Burial, Knockshough Glebe, Co. Kildare
Co. Kildare |
Burial Sites
Road works have a long history of turning up the unexpected, but even by those standards, the discovery made during road widening along the northern verge of a road in Knockshough Glebe, County Kildare, in October 1953 carries a particular quietness about it. Workers broke through hard, yellow clay subsoil to find a human skeleton lying just sixty centimetres below the surface, orientated east to west. There was no grave-cut visible in the soil, no objects buried alongside the body, nothing to indicate who had placed this person here or when.

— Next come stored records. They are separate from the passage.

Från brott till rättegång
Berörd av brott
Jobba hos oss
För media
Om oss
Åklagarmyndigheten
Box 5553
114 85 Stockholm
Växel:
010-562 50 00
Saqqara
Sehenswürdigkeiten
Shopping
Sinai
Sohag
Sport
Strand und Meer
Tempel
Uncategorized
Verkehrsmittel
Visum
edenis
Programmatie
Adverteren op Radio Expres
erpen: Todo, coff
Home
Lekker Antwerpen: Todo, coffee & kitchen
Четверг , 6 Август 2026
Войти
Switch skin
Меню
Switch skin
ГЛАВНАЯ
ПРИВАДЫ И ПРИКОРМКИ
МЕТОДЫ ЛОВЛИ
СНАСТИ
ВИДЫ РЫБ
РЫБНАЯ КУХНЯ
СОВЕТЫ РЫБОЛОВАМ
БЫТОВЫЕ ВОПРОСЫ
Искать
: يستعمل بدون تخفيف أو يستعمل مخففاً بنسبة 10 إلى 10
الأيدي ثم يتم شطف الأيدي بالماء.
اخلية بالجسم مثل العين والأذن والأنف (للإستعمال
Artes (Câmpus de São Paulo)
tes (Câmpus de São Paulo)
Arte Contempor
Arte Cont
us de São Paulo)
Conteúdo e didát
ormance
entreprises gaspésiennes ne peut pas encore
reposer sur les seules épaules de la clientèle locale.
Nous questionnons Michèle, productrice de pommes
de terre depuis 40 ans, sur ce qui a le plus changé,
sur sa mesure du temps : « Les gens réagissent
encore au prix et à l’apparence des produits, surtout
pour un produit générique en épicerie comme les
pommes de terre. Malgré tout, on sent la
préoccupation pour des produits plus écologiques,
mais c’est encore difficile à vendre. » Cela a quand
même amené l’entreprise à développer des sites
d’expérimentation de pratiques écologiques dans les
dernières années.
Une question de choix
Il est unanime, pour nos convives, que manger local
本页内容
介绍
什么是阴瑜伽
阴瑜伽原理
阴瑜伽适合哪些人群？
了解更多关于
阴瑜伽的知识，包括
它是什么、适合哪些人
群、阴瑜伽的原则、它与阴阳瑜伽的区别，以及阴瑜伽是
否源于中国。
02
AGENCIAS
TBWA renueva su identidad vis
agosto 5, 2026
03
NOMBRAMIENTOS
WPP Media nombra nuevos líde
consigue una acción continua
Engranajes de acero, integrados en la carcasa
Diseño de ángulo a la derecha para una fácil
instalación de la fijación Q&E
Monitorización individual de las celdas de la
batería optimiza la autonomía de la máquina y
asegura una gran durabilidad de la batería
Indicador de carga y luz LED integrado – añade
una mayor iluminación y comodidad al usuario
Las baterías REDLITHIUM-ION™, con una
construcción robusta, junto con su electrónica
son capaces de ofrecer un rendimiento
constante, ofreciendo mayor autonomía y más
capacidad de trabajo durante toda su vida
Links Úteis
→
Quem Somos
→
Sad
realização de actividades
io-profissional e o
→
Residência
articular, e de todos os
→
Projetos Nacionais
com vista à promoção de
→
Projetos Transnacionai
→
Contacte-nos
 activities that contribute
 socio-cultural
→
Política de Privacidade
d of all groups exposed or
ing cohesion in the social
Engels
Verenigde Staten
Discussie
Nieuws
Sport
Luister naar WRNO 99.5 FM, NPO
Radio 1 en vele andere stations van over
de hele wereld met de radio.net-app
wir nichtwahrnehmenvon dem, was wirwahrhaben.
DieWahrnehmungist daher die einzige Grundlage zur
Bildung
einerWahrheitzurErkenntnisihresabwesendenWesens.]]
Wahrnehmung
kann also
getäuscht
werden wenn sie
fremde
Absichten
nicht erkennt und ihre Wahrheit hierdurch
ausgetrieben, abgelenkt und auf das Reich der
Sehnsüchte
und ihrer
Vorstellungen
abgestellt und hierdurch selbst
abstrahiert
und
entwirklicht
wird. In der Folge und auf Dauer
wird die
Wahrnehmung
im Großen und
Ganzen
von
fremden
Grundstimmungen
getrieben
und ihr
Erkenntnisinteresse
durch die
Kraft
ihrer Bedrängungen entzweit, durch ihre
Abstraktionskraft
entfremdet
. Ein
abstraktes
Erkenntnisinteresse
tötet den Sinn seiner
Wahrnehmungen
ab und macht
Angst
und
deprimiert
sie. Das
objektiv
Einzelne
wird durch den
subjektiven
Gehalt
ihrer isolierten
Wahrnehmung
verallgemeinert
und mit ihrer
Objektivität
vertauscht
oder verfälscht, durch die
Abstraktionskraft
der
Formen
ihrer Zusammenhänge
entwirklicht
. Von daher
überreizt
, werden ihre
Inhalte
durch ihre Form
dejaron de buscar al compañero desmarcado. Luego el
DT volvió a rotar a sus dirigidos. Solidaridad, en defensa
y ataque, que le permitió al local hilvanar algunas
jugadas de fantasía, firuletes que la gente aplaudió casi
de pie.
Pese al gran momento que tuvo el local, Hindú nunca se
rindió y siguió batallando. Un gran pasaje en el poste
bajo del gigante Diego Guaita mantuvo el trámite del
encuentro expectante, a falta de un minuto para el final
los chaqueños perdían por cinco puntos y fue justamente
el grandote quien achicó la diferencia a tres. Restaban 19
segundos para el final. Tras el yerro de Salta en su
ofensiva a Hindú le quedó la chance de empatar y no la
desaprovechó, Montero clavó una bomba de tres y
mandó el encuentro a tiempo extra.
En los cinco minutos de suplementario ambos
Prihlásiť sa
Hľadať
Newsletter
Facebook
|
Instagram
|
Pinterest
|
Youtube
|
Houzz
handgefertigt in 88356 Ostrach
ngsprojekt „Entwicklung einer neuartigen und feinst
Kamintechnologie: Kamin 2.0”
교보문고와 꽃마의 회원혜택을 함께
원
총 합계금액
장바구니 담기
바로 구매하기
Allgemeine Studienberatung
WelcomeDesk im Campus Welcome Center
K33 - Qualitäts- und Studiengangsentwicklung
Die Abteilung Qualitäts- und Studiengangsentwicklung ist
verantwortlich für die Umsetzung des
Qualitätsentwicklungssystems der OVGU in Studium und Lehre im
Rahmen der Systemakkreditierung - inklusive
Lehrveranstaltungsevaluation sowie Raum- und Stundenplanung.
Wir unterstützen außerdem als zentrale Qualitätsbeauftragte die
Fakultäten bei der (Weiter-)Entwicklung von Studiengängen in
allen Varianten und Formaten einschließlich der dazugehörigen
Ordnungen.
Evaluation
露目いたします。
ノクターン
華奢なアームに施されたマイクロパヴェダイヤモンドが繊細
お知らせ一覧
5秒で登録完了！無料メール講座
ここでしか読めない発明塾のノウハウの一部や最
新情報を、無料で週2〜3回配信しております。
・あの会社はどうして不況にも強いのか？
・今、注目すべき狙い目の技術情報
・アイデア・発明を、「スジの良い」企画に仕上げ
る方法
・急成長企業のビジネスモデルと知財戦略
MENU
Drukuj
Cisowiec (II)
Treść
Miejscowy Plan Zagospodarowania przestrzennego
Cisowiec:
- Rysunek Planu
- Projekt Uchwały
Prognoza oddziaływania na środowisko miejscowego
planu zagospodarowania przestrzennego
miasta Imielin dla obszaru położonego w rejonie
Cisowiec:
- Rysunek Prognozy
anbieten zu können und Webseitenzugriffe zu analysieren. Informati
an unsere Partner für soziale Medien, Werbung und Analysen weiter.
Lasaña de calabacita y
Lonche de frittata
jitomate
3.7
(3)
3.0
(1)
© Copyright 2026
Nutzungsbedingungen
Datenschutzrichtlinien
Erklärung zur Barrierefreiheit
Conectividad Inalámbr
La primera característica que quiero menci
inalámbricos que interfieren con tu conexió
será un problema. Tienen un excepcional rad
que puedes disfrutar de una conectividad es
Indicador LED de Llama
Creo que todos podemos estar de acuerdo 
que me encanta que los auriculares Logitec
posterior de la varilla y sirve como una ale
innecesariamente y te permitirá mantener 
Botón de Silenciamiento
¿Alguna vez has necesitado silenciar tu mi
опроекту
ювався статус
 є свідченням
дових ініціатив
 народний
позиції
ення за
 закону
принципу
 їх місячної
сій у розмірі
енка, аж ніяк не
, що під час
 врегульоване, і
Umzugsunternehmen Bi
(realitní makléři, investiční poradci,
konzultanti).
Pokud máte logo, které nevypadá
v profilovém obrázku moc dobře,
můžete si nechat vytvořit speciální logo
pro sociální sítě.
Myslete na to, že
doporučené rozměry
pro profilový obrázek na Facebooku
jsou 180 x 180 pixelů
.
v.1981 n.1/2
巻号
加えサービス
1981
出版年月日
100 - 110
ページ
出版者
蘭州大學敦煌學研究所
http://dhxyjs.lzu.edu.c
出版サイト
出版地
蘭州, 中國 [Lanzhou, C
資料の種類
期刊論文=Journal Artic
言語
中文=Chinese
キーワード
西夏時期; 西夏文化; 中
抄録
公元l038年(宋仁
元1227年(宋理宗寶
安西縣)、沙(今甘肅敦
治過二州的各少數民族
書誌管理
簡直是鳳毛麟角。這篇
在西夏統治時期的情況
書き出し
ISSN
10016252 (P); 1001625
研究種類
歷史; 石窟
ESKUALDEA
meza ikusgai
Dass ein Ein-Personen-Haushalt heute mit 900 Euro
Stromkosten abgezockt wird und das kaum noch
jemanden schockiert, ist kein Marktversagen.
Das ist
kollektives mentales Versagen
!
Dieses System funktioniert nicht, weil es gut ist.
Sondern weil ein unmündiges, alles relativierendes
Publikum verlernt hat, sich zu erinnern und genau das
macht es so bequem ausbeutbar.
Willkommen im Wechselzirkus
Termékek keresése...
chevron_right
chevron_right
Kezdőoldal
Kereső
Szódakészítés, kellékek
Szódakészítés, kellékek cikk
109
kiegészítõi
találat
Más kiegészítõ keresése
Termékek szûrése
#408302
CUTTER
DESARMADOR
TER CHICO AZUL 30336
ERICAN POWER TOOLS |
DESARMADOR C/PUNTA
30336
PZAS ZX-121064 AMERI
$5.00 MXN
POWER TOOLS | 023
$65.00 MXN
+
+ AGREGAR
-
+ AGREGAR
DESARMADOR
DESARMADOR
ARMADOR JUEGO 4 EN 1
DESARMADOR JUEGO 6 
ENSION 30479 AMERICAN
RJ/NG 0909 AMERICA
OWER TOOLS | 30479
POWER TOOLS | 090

The east-west orientation is worth noting. Christian burial practice across Ireland typically aligned the dead in this direction, with the body facing east toward the rising sun and, theologically, toward resurrection. That alignment alone suggests a Christian context, though without associated finds or a dateable grave-cut, any more precise dating remains out of reach. What makes the find stranger still is that it was not an isolated case. Several months before the October discovery, a similar burial had come to light a short distance to the east, during what appear to have been related road works in the same townland. Two unmarked, unaccompanied burials, close together, with nothing to explain their presence in what had become, by 1953, an ordinary stretch of roadside ground. The finds were recorded in the Office of Public Works topographical files for that year, preserving at least the bare facts where the landscape itself had kept no visible trace.